→ Data
──────────────────────────────
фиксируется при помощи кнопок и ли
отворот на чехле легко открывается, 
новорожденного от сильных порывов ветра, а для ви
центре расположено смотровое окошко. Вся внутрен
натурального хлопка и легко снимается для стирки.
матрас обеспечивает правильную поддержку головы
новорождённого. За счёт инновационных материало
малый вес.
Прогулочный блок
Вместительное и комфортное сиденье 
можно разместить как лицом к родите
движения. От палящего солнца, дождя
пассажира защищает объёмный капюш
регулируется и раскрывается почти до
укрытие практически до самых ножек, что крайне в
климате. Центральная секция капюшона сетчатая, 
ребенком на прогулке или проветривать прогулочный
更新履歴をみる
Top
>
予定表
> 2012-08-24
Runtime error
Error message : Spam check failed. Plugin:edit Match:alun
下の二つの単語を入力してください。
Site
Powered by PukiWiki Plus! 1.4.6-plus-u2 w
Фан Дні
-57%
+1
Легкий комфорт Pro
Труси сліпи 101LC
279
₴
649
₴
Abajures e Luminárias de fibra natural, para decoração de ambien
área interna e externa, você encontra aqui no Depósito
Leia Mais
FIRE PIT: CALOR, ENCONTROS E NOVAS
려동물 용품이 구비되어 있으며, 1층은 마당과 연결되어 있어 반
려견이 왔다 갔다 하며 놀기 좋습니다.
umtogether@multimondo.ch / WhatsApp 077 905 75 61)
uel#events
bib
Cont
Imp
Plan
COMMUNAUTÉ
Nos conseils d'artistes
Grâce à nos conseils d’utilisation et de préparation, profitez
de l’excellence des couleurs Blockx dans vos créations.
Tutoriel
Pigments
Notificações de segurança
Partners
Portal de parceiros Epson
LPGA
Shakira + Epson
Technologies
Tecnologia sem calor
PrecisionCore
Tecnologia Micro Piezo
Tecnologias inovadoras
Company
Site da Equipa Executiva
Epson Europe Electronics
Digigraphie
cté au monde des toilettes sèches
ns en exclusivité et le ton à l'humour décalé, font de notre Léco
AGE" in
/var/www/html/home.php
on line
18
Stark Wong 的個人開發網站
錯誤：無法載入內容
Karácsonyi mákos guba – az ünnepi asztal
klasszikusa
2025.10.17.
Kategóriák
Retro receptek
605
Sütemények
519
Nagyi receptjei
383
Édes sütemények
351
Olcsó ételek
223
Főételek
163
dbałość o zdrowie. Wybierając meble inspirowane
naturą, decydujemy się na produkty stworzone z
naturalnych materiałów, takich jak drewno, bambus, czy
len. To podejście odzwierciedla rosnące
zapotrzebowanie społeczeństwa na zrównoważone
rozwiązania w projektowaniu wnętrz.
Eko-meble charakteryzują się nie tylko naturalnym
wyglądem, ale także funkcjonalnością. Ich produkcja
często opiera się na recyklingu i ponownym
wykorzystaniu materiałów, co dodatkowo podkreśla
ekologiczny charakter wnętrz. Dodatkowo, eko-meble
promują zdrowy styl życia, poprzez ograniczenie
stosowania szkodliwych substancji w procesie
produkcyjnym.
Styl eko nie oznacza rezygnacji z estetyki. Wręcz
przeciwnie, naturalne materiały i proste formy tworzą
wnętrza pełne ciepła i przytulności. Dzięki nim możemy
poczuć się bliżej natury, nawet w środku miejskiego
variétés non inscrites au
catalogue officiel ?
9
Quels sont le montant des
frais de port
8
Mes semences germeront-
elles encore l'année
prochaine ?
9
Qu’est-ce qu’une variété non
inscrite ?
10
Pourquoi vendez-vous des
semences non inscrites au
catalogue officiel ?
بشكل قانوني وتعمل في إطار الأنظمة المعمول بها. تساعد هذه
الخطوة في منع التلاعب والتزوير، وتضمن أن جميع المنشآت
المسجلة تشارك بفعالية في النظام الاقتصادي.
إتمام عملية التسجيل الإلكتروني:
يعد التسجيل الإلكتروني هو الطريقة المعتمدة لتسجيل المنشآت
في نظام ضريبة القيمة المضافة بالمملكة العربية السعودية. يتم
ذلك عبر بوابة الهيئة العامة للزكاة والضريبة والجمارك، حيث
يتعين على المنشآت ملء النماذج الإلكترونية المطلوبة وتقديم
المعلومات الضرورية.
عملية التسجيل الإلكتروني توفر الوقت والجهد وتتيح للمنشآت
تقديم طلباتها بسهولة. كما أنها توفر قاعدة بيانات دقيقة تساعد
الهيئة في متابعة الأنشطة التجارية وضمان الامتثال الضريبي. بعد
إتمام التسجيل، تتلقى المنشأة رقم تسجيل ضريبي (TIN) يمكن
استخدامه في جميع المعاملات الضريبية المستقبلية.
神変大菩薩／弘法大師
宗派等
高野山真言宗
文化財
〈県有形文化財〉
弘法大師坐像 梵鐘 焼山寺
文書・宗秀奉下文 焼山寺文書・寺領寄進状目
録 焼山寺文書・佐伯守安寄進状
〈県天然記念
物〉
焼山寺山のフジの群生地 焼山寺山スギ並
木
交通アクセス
──────────────────────────────
→ About this task
Reproduce the records from the first line up to and including the line containing "натурального хлопка и".

→ Solution for this problem
фиксируется при помощи кнопок и ли
отворот на чехле легко открывается, 
новорожденного от сильных порывов ветра, а для ви
центре расположено смотровое окошко. Вся внутрен
натурального хлопка и легко снимается для стирки.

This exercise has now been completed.